The police, social services and the diocese all conducted investigations into claims by the girl's mother that the kiss constituted assault, and although the police and social services found that Barrett had no case to answer, the church saw things differently.
A spokesman for the diocese said the church investigation found that "Mr Barrett had acted inappropriately". This was "not a finding of guilt or negligence, but recognition that in today's climate, previously acceptable innocent behaviour is now subject to misunderstanding and suspicion".
The Russian President, Vladimir Putin, was embroiled in a similar controversy last week after he greeted a five-year-old boy by lifting his shirt and kissing him on the stomach. "There is nothing behind it," Putin said in response to media and public speculation about his motives. Putin said he simply "wanted to cuddle him like a kitten and it came out in this gesture".
His action was certainly eccentric, but, as with the Barrett case, it is hard to understand how this kiss could be considered an act of abuse. Vigilance in protecting children from sexual predators is one thing, but there is something seriously wrong with a society that sees sex in every physical contact between an adult and child.
Yet acts of public kissing far more offensive than those of Barrett and Putin are committed daily by decent, well-meaning people everywhere. While Putin's kiss was given out of genuine feeling and the vicar's to a person he knew (he had earlier helped the girl with her school work), the same cannot be said for the increasingly popular "social kiss", which is usually given to a near-stranger for no other reason than she is female.

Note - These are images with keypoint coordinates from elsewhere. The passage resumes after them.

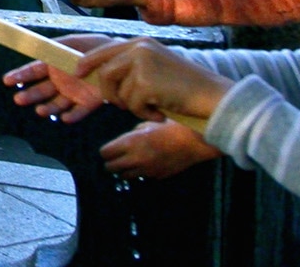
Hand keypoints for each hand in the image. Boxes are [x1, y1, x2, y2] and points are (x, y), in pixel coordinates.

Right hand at [2, 34, 113, 120]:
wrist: (117, 57)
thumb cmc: (93, 46)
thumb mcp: (74, 41)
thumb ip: (60, 49)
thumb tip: (51, 61)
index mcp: (54, 64)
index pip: (33, 71)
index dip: (20, 75)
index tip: (7, 80)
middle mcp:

Clearly, a kiss on the cheek is not cause for a criminal investigation or forced resignation; such a reaction would be ludicrous. But although such behaviour does not constitute sexual assault, it often indicates sexual double standards.
Last November, Queensland's Police Commissioner, Bob Atkinson, was accused of sexual harassment after kissing a woman on the cheek at a police function. The Premier, Peter Beattie, described the complaint as "silly" and the Crime and Misconduct Commission agreed, finding "no suspicion of misconduct" by Atkinson.
The commission's finding was fair enough, but other comments by Beattie indicate why social kissing is often not. Defending Atkinson's behaviour, the Premier said that at a recent function he (Beattie) "must have kissed or been kissed by 10 or 15 women".
Try replacing the word "women" with "men" or even "people" and you'll get a clue as to the problem here.
At award ceremonies and on game shows, male winners and presenters kiss female winners and presenters, while other men receive a handshake or a pat on the back.
The same pattern of kissing occurs at social functions everywhere: women greet each other with a kiss; men greet women with a kiss; men greet each other with a firm handshake or manly nod.
The male-to-female cheek kiss is even gaining popularity in the world of business, according to The New York Times. Imagine the boardroom version of the dinner party kissing conga line: each woman forced to meekly offer her cheek to each man while the men greet each other eye-to-eye, hand-to-hand, as equals.
If we are, as it seems, becoming a society of social kissers, we need to think about what such kisses really mean. The social kiss is supposed to be without sexual intent or meaning, yet most heterosexual Anglo blokes would be loath to kiss another man in this way.
If social kissing is really about expressing friendship rather than desire, why not adopt the Latin habit of greeting people of any age or gender with a kiss or two on each cheek?
For that matter, if kissing is about expressing affection, how can a kiss from someone you have just met be anything but insincere? The meaninglessness of kissing is particularly apparent in high society and some parts of the arts world, where air-kissing accompanied by a loud "mwah" is the expected greeting between strangers, friends and enemies.
The gender-specific, illogical nature of social kissing creates real confusion about what such a kiss means. It is in the context of this confusion that well-meant pecks are seen as sinister or "inappropriate".
Emily Maguire is a freelance writer and author of Taming the Beast.